Une parole en tension
Ce qui fait la richesse de cette lettre, c’est aussi la tension constante entre différentes postures énonciatives. Zilia est tour à tour amante passionnée, philosophe désillusionnée, femme en quête d’émancipation, orpheline culturelle et stratège de l’écriture. Son style oscille entre envolées lyriques et descriptions objectives. Cette oscillation rend compte de l’ambivalence de sa situation : elle est prise entre deux mondes, entre deux langues, entre deux formes d’amour.
La rhétorique de la lettre est soignée, mais profondément incarnée. Zilia maîtrise déjà l’art de l’emphase, du contraste, de la progression dramatique. Son écriture, bien qu’encore teintée d’une certaine naïveté, est déjà lucide et puissante. Elle fait surgir des images fortes, parfois violentes, toujours signifiantes. La phrase « chaque éclaircissement m’a découvert un nouveau malheur » est typique de ce style où la révélation est synonyme de perte. L’éclaircissement, qui devrait illuminer, dévoile ici l’abîme.

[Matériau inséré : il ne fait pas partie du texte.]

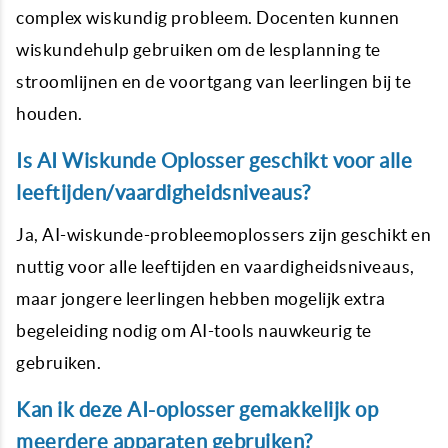
complex wiskundig probleem. Docenten kunnen
wiskundehulp gebruiken om de lesplanning te
stroomlijnen en de voortgang van leerlingen bij te
houden.
Is AI Wiskunde Oplosser geschikt voor alle
leeftijden/vaardigheidsniveaus?
Ja, AI-wiskunde-probleemoplossers zijn geschikt en
nuttig voor alle leeftijden en vaardigheidsniveaus,
maar jongere leerlingen hebben mogelijk extra
begeleiding nodig om AI-tools nauwkeurig te
gebruiken.
Kan ik deze AI-oplosser gemakkelijk op
meerdere apparaten gebruiken?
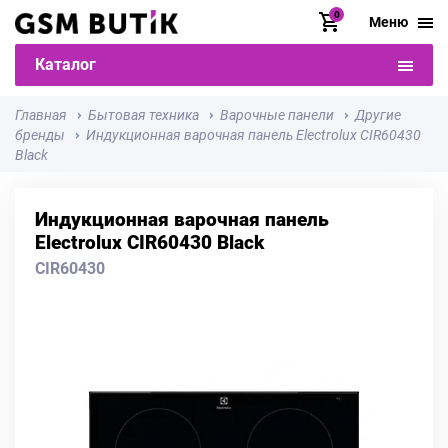
0
Меню
Каталог
Главная
Бытовая техника
Варочные панели
Другие
бренды
Индукционная варочная панель Electrolux CIR60430
Black
Индукционная варочная панель
Electrolux CIR60430 Black
CIR60430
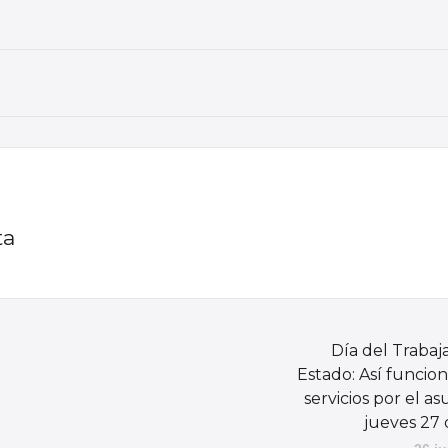
ta
Día del Trabaj
Estado: Así funcion
servicios por el a
jueves 27 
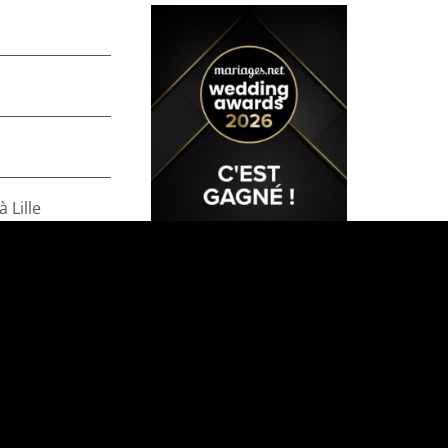
 Lille
IAGES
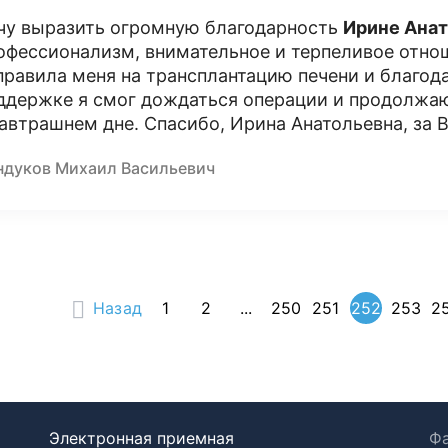
чу выразить огромную благодарность
Ирине Ана
офессионализм, внимательное и терпеливое отно
правила меня на трансплантацию печени и благо
ддержке я смог дождаться операции и продолжа
завтрашнем дне. Спасибо, Ирина Анатольевна, за 
ндуков Михаил Васильевич
Назад
1
2
...
250
251
252
253
2
Электронная приемная
Фа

Mais ce style n’est jamais purement descriptif ou contemplatif : il est toujours tendu vers une action, un appel, une volonté. La lettre est une tentative de reconquête, une affirmation de subjectivité. Elle pose les jalons d’un combat intérieur qui se poursuivra dans les lettres suivantes.
Conclusion
La lettre 18 des Lettres d’une Péruvienne concentre toute la complexité du projet de Madame de Graffigny. Elle mêle les affects les plus intimes aux thématiques les plus vastes : la douleur de l’absence, la découverte d’une altérité culturelle, la déchirure coloniale, la puissance du langage, l’éveil à soi. En peu de lignes, elle déploie un éventail remarquable de registres, de motifs, de tensions. Elle est à la fois chant d’amour, méditation philosophique, et manifeste d’émancipation.
Par cette lettre, Zilia sort du silence, conquiert une langue, et découvre un monde. Mais ce monde n’est pas celui qu’elle espérait. Il est vaste, brutal, injuste. Et pourtant, elle persiste à espérer. Elle transforme sa douleur en appel, son amour en force motrice, sa lucidité en point de départ.
Ainsi, cette lettre n’est pas seulement une page d’émotion. C’est une naissance. Celle d’une femme qui, désormais, écrira non plus en prisonnière mais en témoin. Non plus en amoureuse égarée, mais en conscience éveillée. Elle témoigne de la vitalité intellectuelle du XVIIIe siècle et de la contribution essentielle des femmes de lettres à l’épanouissement des Lumières.